Records to process Start Marker
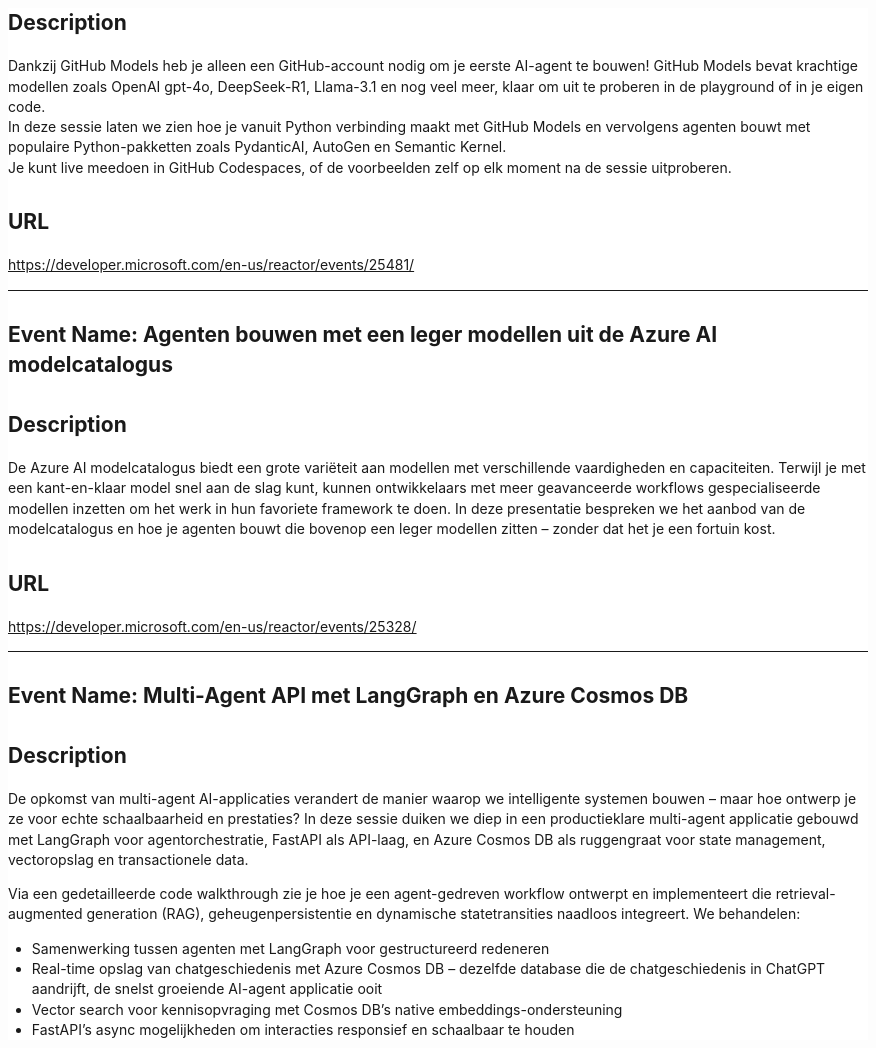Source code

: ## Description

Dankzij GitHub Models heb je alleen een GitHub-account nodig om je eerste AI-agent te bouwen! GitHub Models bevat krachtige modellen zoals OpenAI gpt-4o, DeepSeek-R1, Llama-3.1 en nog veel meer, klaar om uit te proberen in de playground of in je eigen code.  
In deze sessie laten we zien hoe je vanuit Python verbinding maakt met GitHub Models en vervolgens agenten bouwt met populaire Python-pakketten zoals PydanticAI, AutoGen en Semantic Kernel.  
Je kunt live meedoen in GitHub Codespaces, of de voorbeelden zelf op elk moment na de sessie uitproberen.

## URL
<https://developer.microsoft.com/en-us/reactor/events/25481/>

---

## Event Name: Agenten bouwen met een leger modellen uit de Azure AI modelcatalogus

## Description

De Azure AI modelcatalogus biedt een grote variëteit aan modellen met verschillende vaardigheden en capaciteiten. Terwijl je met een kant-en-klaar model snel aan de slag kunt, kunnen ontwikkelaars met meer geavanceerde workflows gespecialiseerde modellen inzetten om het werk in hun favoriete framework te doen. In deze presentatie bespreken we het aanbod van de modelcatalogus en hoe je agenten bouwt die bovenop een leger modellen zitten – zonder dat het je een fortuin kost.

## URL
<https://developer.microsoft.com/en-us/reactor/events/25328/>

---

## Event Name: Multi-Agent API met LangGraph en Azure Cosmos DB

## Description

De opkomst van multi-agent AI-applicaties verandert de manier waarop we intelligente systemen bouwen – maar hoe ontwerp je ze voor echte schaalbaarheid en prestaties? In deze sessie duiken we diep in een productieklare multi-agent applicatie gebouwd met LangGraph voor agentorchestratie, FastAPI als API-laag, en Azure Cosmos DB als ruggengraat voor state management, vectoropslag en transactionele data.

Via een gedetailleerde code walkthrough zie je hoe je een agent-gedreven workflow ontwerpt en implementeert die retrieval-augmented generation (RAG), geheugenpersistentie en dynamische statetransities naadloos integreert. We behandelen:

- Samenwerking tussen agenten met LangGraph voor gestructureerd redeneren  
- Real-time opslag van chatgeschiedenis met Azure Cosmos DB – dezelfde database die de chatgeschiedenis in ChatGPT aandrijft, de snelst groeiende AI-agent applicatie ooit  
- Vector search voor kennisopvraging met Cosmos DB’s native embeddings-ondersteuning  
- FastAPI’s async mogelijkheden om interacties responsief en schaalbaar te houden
Records to process End Marker
▶ [What is being asked]:
Retype the lines of the entries from the one that contains "Dankzij GitHub Models" through the one that contains "Via een gedetailleerde", including both, and stop after the latter.

▶ [Response]:
Dankzij GitHub Models heb je alleen een GitHub-account nodig om je eerste AI-agent te bouwen! GitHub Models bevat krachtige modellen zoals OpenAI gpt-4o, DeepSeek-R1, Llama-3.1 en nog veel meer, klaar om uit te proberen in de playground of in je eigen code.  
In deze sessie laten we zien hoe je vanuit Python verbinding maakt met GitHub Models en vervolgens agenten bouwt met populaire Python-pakketten zoals PydanticAI, AutoGen en Semantic Kernel.  
Je kunt live meedoen in GitHub Codespaces, of de voorbeelden zelf op elk moment na de sessie uitproberen.

## URL
<https://developer.microsoft.com/en-us/reactor/events/25481/>

---

## Event Name: Agenten bouwen met een leger modellen uit de Azure AI modelcatalogus

## Description

De Azure AI modelcatalogus biedt een grote variëteit aan modellen met verschillende vaardigheden en capaciteiten. Terwijl je met een kant-en-klaar model snel aan de slag kunt, kunnen ontwikkelaars met meer geavanceerde workflows gespecialiseerde modellen inzetten om het werk in hun favoriete framework te doen. In deze presentatie bespreken we het aanbod van de modelcatalogus en hoe je agenten bouwt die bovenop een leger modellen zitten – zonder dat het je een fortuin kost.

## URL
<https://developer.microsoft.com/en-us/reactor/events/25328/>

---

## Event Name: Multi-Agent API met LangGraph en Azure Cosmos DB

## Description

De opkomst van multi-agent AI-applicaties verandert de manier waarop we intelligente systemen bouwen – maar hoe ontwerp je ze voor echte schaalbaarheid en prestaties? In deze sessie duiken we diep in een productieklare multi-agent applicatie gebouwd met LangGraph voor agentorchestratie, FastAPI als API-laag, en Azure Cosmos DB als ruggengraat voor state management, vectoropslag en transactionele data.

Via een gedetailleerde code walkthrough zie je hoe je een agent-gedreven workflow ontwerpt en implementeert die retrieval-augmented generation (RAG), geheugenpersistentie en dynamische statetransities naadloos integreert. We behandelen:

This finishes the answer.